Pierce Moffett had known times (more than one, each one canceling all the former ones) when his need to go and knock on his own door had been so great, the bleak longing for things not to have turned out as they had so intense, that he was able to believe for a second or two that an exception to a universal one-way rule might be made just for him, since it was so clear what he ought to have done: not panic or dither or comically misunderstand or fall into mind-clouding passions, but to be temperate, fair, and wise.

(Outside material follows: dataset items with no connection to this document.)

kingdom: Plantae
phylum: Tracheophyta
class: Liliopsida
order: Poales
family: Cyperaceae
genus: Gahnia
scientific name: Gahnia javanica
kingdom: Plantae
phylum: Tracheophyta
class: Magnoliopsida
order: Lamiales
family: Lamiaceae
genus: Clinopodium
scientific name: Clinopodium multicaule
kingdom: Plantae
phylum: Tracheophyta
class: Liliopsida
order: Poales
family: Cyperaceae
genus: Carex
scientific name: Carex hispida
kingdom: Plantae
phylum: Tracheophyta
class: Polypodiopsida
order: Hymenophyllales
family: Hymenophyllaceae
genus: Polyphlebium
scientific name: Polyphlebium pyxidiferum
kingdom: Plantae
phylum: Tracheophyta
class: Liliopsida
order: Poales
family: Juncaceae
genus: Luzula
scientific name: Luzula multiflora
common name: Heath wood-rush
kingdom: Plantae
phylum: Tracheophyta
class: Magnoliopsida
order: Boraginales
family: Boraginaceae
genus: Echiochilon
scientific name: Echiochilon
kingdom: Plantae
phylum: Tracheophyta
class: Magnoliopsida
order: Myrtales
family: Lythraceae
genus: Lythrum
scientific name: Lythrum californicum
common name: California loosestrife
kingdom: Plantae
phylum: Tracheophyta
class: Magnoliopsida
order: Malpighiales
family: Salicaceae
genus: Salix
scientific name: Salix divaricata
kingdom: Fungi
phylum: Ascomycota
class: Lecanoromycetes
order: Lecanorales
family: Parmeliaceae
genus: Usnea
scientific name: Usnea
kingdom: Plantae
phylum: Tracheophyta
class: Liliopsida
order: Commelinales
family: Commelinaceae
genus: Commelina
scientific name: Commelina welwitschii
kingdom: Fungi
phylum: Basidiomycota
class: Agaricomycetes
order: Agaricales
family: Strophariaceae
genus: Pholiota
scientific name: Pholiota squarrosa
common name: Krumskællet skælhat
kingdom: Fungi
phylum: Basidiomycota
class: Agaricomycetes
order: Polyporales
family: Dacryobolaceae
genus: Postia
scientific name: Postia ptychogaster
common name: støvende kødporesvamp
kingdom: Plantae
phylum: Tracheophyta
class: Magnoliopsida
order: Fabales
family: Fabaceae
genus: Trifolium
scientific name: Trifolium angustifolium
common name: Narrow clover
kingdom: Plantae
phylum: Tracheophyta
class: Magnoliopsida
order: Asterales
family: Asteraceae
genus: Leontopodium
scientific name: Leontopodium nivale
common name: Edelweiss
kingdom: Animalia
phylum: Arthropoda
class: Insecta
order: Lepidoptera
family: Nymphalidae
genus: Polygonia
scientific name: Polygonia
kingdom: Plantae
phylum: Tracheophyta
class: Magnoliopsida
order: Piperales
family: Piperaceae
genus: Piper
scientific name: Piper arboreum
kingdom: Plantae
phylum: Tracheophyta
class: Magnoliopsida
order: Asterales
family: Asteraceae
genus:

Of course and always, this involved not being himself as he had once been, but himself as he had later become, had become because of the very vicissitudes through which he had passed, on the very roads he had chosen or been forced along, suffering what he there suffered, learning what he learned.
Now he was older than his father had been when he blew the question about the Samian letter on network television; he had long ago wished his last desperate with-all-his-heart wish. He did know very well that he would die, and he knew what was still left for him to do so that he might earn that death. He wouldn't go back if he could. And yet he was still one who spent or wasted much mental time in reviewing past choices and chances, even without that irritable striving toward correcting them. He did it with events in history, he did it with the lives of his parents, with his own life too: tugging on the infinite lines, to see what he might have caught instead. And the place he now was—the place he had come to—was the right place to ponder: the things he once did that he should not have done, the things he should have done and did not do. Years could be spent here in the contemplation.
Pierce lifted his eyes from his endless copy work, and fetched breath. It was spring, and opalescent buds were visible on the twig tips of the espaliered shrubs that branched and rebranched across the walls of the walled garden outside his door, a garden no bigger than the little room he sat in.